A Real Estate Debt Crisis Spreads, Restaurant Bargain Offerings Change, and More
As the commercial real estate sector deals with nearly $1 trillion in loans coming due this year, previously solid bonds that finance properties are looking shakier.
Getty Images
Commercial real estate is in trouble. The national vacancy rate is at a record 20 percent, and banks and property owners are already struggling with rising loan default rates. Now, commercial real estate bonds once considered rock solid–some are even AAA rated–are now being sold at huge discounts, or dumped as worthless. We take a look at why single-asset, single-borrower (SASB) bonds were once considered a safe, low-risk investment, and why that’s much less certain now. With an increasingly shaky financial support structure, what is next for the commercial property sector?
Here’s what else we’re keeping an eye on today:
- Big tech is playing hardball as it embraces AI. Meta, following a similar announcement by Apple, said it won’t make some aspects of its newest multimodal AI available to EU users, citing a “lack of clarity” from regulators. Is this an example of overregulation, or a growing caution over the effects of AI? It’s certainly a sign that big tech companies are all-in on AI if they’re prepared to deliberately shun the governing body of some 400 million people. Meanwhile, market leader OpenAI touts its new research on AI safety, but critics say it’s not good enough.
- Olive Garden owner Darden Restaurants made a $605 million offer for the Tex-Mex chain Chuy’s just a year after it bought Ruth’s Chris Steak House. The move appears to reflect an observation Darden’s CEO made earlier this year about brands operating in an inflation-conscious environment. While consumer cost cutting is hurting traffic to fast-food chains, restaurants with higher quality offerings, rather than discounted deals, are faring far better. But diners still love a bargain, and premium burger chain Red Robin is hustling to offer the now de rigueur promotional items to increasingly stingy customers, with a twist. While maintaining prices on its higher end menu items–as Darden insists–it’s proposing the all-you-can-eat offers that got Red Lobster into trouble. The deal only applies to relatively inexpensive items customers love pairing with their main courses: garlic fries, steamed broccoli, salad, cream soda, floats, lemonade flavors, and certain desserts. It’s a marketing tactic that doesn’t cut into its premium priced entrees.

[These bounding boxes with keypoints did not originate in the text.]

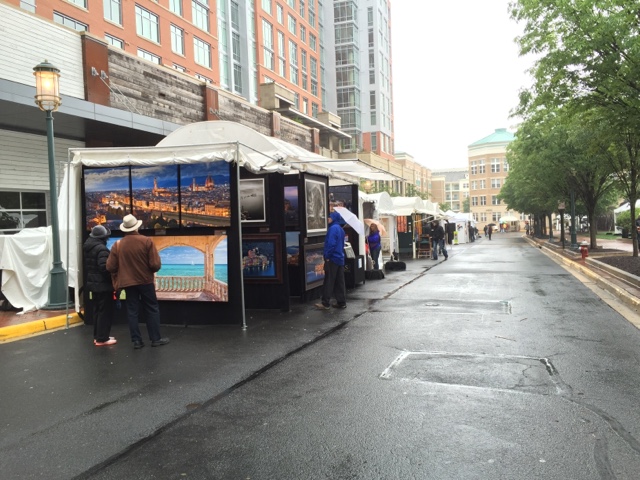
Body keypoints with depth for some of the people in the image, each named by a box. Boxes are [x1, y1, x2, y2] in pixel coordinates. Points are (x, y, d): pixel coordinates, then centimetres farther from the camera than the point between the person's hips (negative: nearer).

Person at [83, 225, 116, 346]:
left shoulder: (87, 248, 9)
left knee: (96, 311, 16)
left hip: (92, 283, 9)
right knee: (105, 312, -1)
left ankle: (97, 336, 23)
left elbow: (88, 265, 15)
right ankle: (102, 339, 2)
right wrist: (113, 279, -13)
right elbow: (105, 267, -27)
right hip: (103, 284, -9)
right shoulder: (101, 248, -20)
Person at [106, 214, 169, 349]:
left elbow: (110, 267, -4)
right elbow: (156, 264, -15)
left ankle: (136, 340, 12)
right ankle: (156, 339, 12)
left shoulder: (118, 244, -6)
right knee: (152, 309, 9)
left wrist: (121, 272, 15)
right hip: (145, 281, -2)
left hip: (128, 282, 2)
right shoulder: (147, 241, -13)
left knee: (132, 311, 10)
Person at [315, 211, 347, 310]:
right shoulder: (340, 229, 15)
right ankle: (341, 302, 12)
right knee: (340, 282, 9)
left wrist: (327, 256, -15)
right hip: (340, 258, 9)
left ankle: (325, 303, 1)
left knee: (329, 281, -4)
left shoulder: (333, 228, -14)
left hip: (332, 258, -9)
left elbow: (331, 243, -21)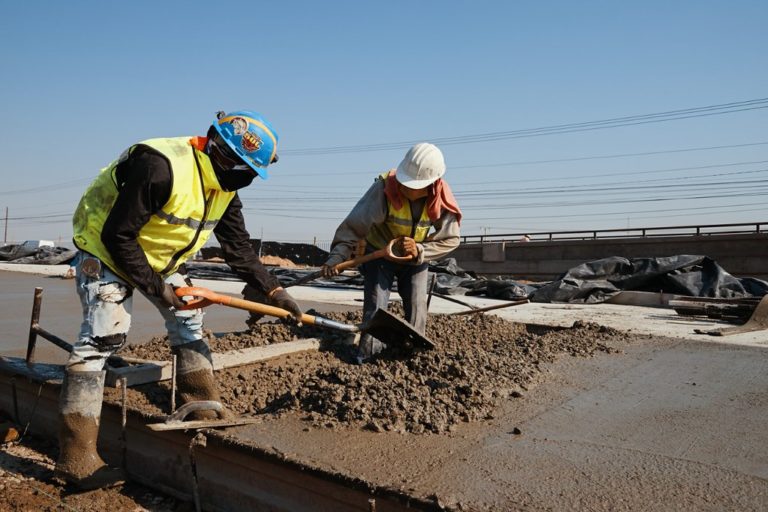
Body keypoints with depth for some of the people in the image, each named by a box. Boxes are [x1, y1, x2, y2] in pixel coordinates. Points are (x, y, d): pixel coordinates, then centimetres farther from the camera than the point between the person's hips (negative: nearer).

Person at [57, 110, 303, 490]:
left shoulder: (224, 187, -6)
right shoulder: (159, 167, -34)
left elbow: (238, 247, -2)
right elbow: (117, 235, -30)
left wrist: (273, 290, -9)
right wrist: (155, 287, -23)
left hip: (160, 257, 9)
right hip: (105, 249, -8)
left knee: (188, 320, 7)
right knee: (103, 335, -17)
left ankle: (204, 413, 18)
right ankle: (76, 457, -13)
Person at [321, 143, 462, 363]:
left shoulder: (442, 199, -24)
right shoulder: (384, 188, -32)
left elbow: (449, 239, -15)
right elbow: (354, 225, -30)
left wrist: (419, 250, -30)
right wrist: (336, 257, -39)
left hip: (416, 257, 3)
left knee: (416, 310, 3)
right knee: (375, 309, -10)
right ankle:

- How do you take a space station out of orbit? SpaceX, which won NASA’s $843 million contract to deorbit the International Space Station, announced its plan for taking the high-flying laboratory out of service at the end of the decade. The company said it will use a supercharged version of its Dragon spacecraft, with extra power to help guide the entire space station.
- NASA cancels its moon rover mission, citing cost overruns and launch delays. The Viper rover mission was supposed to launch in 2023, with a lander made by Astrobotic Technology, a startup space company.
- The newly retired Cleveland Fed president Loretta Mester said that with inflation headed lower, U.S. interest rates are likely to follow.
- Offshore wind power hits some snags as the collapse of a turbine off Martha’s Vineyard shut beaches in neighboring Nantucket, while a major new project begins off the New York coast and New Jersey readies money for research in areas where wind farms are planned.
- California is the first state to get federal funds for a hydrogen energy hub as the transition from fossil fuels makes fitful progress.
- Artists are taking things into their own hands to protect their work from generative AI, fighting back with high-tech shields and lawsuits.
- The National Transportation Safety Board will hold hearings on Boeing’s January 737 MAX door incident, as the aircraft maker’s union workers vote to approve a strike mandate amid contract negotiations.
- Britain’s new government aims to regulate the most powerful AI models, in a new development over AI safety concerns. It may set a standard for future AI oversight.